PRRT reforms offer a fairer return to taxpayers and stability for the industry

Reforms to the Petroleum Resource Rent Tax (PRRT) announced on Sunday close out unduly generous concessions granted to industry in the design of the tax while offering stability in the taxing regime for the Australian offshore gas industry.

The Hawke government introduced the PRRT in 1987 as a means of collecting a fair share of petroleum profits on behalf of the Australian people as the owners of the resource.

A review of the PRRT initiated by the Turnbull government and conducted by former Treasury official, Michael Callaghan, led to changes in the rate at which exploration and development could be carried forward for offsetting against project revenues.

Before 2019, exploration expenditures could be carried forward at the long-term Commonwealth bond rate plus 15 per cent, while development expenditures could be carried forward at the bond rate plus 5 per cent. The Turnbull government reduced these ‘uplift factors’, substantially increasing prospective government revenues.

These generous uplift factors – especially for exploration – were granted in negotiations in 1984 and 1985, when the petroleum industry was exploring for oil and Australia’s geology outside of Bass Strait was regarded as not very prospective. The PRRT was not designed for gas exploration and development.

After fighting successfully for Bass Strait to be exempt from the PRRT, paying instead a crude oil levy and a royalty, BHP approached the Hawke government in 1989 to switch to the PRRT.

The PRRT has not collected the amount of revenue envisioned by its architects. It would have done so if less generous uplift factors had been applied from the start, as those architects had recommended at the time.

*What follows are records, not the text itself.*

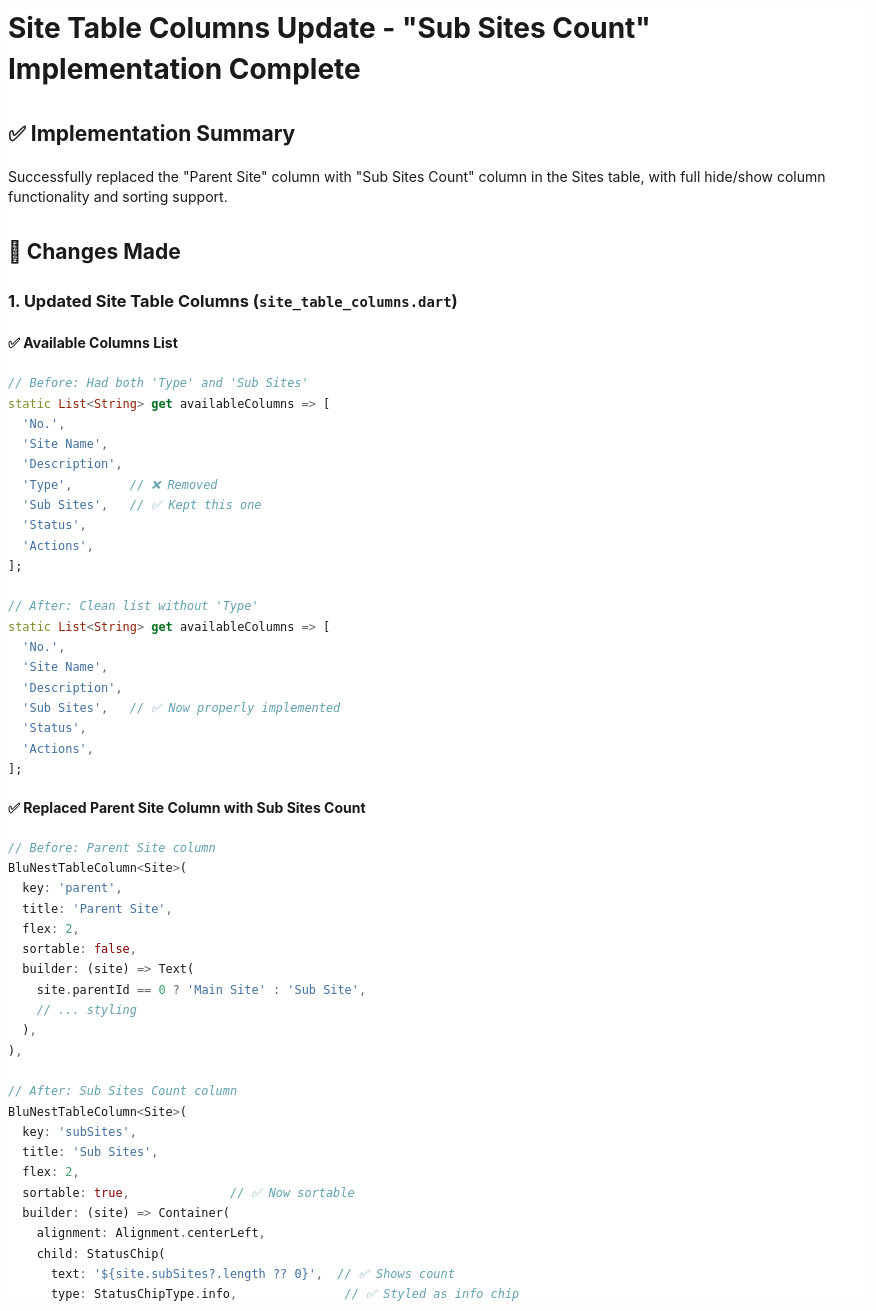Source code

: # Site Table Columns Update - "Sub Sites Count" Implementation Complete

## ✅ **Implementation Summary**

Successfully replaced the "Parent Site" column with "Sub Sites Count" column in the Sites table, with full hide/show column functionality and sorting support.

## 🎯 **Changes Made**

### 1. **Updated Site Table Columns (`site_table_columns.dart`)**

#### **✅ Available Columns List**
```dart
// Before: Had both 'Type' and 'Sub Sites' 
static List<String> get availableColumns => [
  'No.',
  'Site Name',
  'Description',
  'Type',        // ❌ Removed
  'Sub Sites',   // ✅ Kept this one
  'Status',
  'Actions',
];

// After: Clean list without 'Type'
static List<String> get availableColumns => [
  'No.',
  'Site Name',
  'Description',
  'Sub Sites',   // ✅ Now properly implemented
  'Status',
  'Actions',
];
```

#### **✅ Replaced Parent Site Column with Sub Sites Count**
```dart
// Before: Parent Site column
BluNestTableColumn<Site>(
  key: 'parent',
  title: 'Parent Site',
  flex: 2,
  sortable: false,
  builder: (site) => Text(
    site.parentId == 0 ? 'Main Site' : 'Sub Site',
    // ... styling
  ),
),

// After: Sub Sites Count column
BluNestTableColumn<Site>(
  key: 'subSites',
  title: 'Sub Sites',
  flex: 2,
  sortable: true,              // ✅ Now sortable
  builder: (site) => Container(
    alignment: Alignment.centerLeft,
    child: StatusChip(
      text: '${site.subSites?.length ?? 0}',  // ✅ Shows count
      type: StatusChipType.info,               // ✅ Styled as info chip
```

A further concession was granted by the Howard government in 2005, agreeing to a new formula for valuing natural gas – the Residual Pricing Mechanism – which allowed a larger share of the costs of liquefying natural gas to be deducted from gas extraction revenues.

Treasury began the review of the Residual Pricing Mechanism in 2019 but put it on hold in early-2020 when the relevant officials were diverted to dealing with the economic effects of the COVID-19 pandemic. The Albanese government restarted the review in late-2022. It has now completed its work.

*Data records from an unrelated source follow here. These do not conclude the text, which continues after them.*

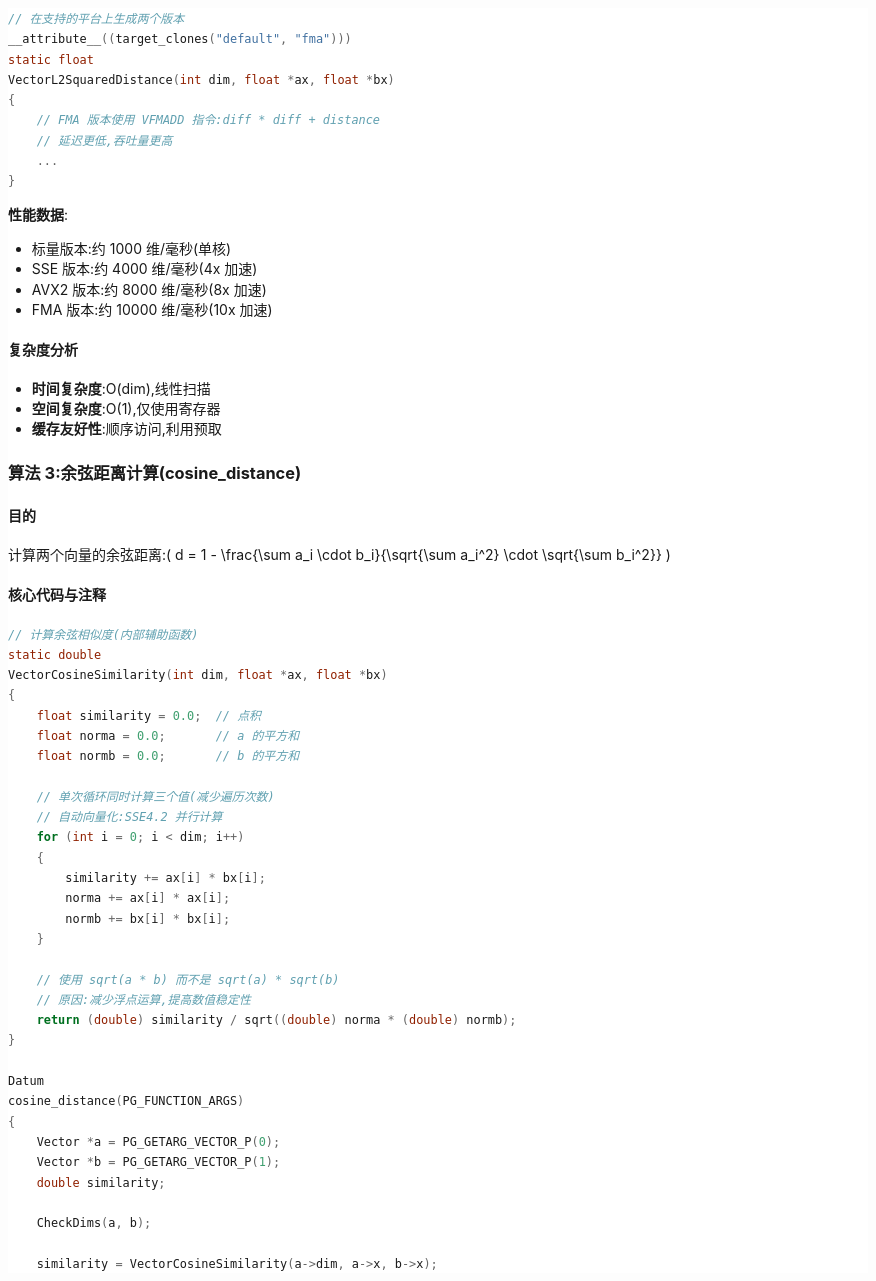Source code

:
 ```c
// 在支持的平台上生成两个版本
__attribute__((target_clones("default", "fma")))
static float
VectorL2SquaredDistance(int dim, float *ax, float *bx)
{
    // FMA 版本使用 VFMADD 指令:diff * diff + distance
    // 延迟更低,吞吐量更高
    ...
}
```

**性能数据**:

- 标量版本:约 1000 维/毫秒(单核)
- SSE 版本:约 4000 维/毫秒(4x 加速)
- AVX2 版本:约 8000 维/毫秒(8x 加速)
- FMA 版本:约 10000 维/毫秒(10x 加速)

#### 复杂度分析
- **时间复杂度**:O(dim),线性扫描
- **空间复杂度**:O(1),仅使用寄存器
- **缓存友好性**:顺序访问,利用预取

### 算法 3:余弦距离计算(cosine_distance)

#### 目的
计算两个向量的余弦距离:\( d = 1 - \frac{\sum a_i \cdot b_i}{\sqrt{\sum a_i^2} \cdot \sqrt{\sum b_i^2}} \)

#### 核心代码与注释

```c
// 计算余弦相似度(内部辅助函数)
static double
VectorCosineSimilarity(int dim, float *ax, float *bx)
{
    float similarity = 0.0;  // 点积
    float norma = 0.0;       // a 的平方和
    float normb = 0.0;       // b 的平方和

    // 单次循环同时计算三个值(减少遍历次数)
    // 自动向量化:SSE4.2 并行计算
    for (int i = 0; i < dim; i++)
    {
        similarity += ax[i] * bx[i];
        norma += ax[i] * ax[i];
        normb += bx[i] * bx[i];
    }

    // 使用 sqrt(a * b) 而不是 sqrt(a) * sqrt(b)
    // 原因:减少浮点运算,提高数值稳定性
    return (double) similarity / sqrt((double) norma * (double) normb);
}

Datum
cosine_distance(PG_FUNCTION_ARGS)
{
    Vector *a = PG_GETARG_VECTOR_P(0);
    Vector *b = PG_GETARG_VECTOR_P(1);
    double similarity;

    CheckDims(a, b);

    similarity = VectorCosineSimilarity(a->dim, a->x, b->x);

```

The Albanese government has not changed the Residual Pricing Mechanism. But in lieu of making such a change, the government has accepted an alternative Treasury recommendation: to limit deductible expenditure to 90 per cent of project revenues in the relevant year and allowing unused deductions to be carried forward only at the long-term bond rate.

The government has accepted a further six recommendations of the Treasury review and will proceed with eight recommendations of the Callaghan review that were accepted by the previous government but never enacted. They will greatly improve the integrity of the PRRT.

If unreformed, the PRRT would have offered tax revenue on the never never. 

The PRRT and company tax combined will collect 58 per cent of gas company profits.

Ideally, the Howard government shouldn’t have introduced the Residual Pricing Mechanism, but LNG project proponents insisted it was essential to bring new offshore Western Australian LNG into production.

The new rules announced by the Albanese government will bring forward PRRT revenues. In the central oil pricing scenario used by Treasury, the cap on deductions is projected to increase PRRT revenues by $7 billion – substantially more over the next 10 years than a modified Residual Pricing Mechanism.

These changes do not affect gas extracted onshore in eastern Australia, where state governments have taxing jurisdiction. Nor do they affect projects in Bass Strait and Western Australia that produce gas only for the domestic market.

Following these changes, campaigns will continue both to increase taxes on the gas industry while closing it down.

But it’s time to draw a bipartisan line under tax changes and for the industry to recognise the hazards of reopening the newly settled arrangements.

Craig Emerson is managing director of Emerson Economics. He completed a PhD on resource rent taxation and was an architect of the Hawke government’s PRRT.